However, the much-hated loss ring fencing rules targeted at residential landlords remain in place. If restored interest deductions push you from profit to loss, these losses can only be offset against residential rental income, not other personal income.
The bill provides clarity on some key questions, outlining the following details:
Interest Deductibility:
- 2024: 50% deductibility (not the 60% promised).
- 2025: 80% deductibility.
- 2026: 100% deductibility.
Deductions will be available for all residential property, regardless of acquisition date after 27 March 2021. So, if you purchased a non-new build property after this date, you will gain 80% deductibility for the 2025 year. Accountants have been waiting for clarity on that point and thankfully, it is there.
If you find yourself with a tax liability for a sale within a brightline period, you will also be allowed to claim the interest you have so far been denied a deduction for against the brightline gain.
Brightline:
- Brightline will return to 2 years for sales from 1 July 2024 onwards.
- Simplification of the main home exemption rules.
- Rollover relief provisions extended to all transfers of land between associated persons, recognizing normal estate planning measures.

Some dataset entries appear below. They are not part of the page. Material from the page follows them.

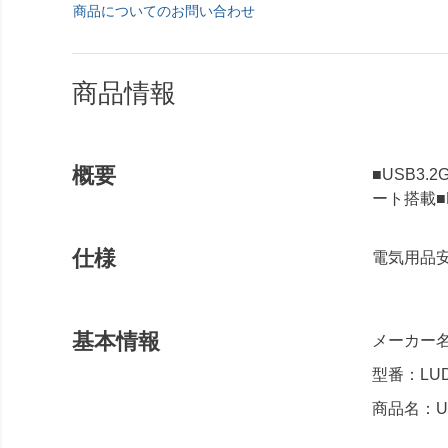
商品についてのお問い合わせ
商品情報
概要
■USB3.
ート搭載■
仕様
電気用品安
基本情報
メーカー
型番：LUD
商品名：US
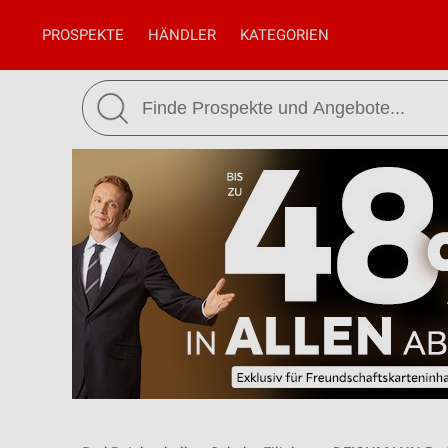
PROSPEKTE
HÄNDLER
KATEGORIEN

Depreciation on Commercial Buildings:
- Removal of the 2% depreciation deduction on commercial buildings, effective from the 2025 income year.
- Ability to depreciate separately identified fit-out and chattel items remains.
On that point, remember the purchase price apportionment rules apply to commercial acquisitions. These rules bind both vendor and purchaser to the same split between land, buildings and fit out. So, the fit-out value of an acquisition needs to be determined and negotiated with the vendor. You can no longer simply commission a fit-out valuation after settlement.
So, there you have it, these are the tax measures designed to restore a functioning private landlord sector in New Zealand.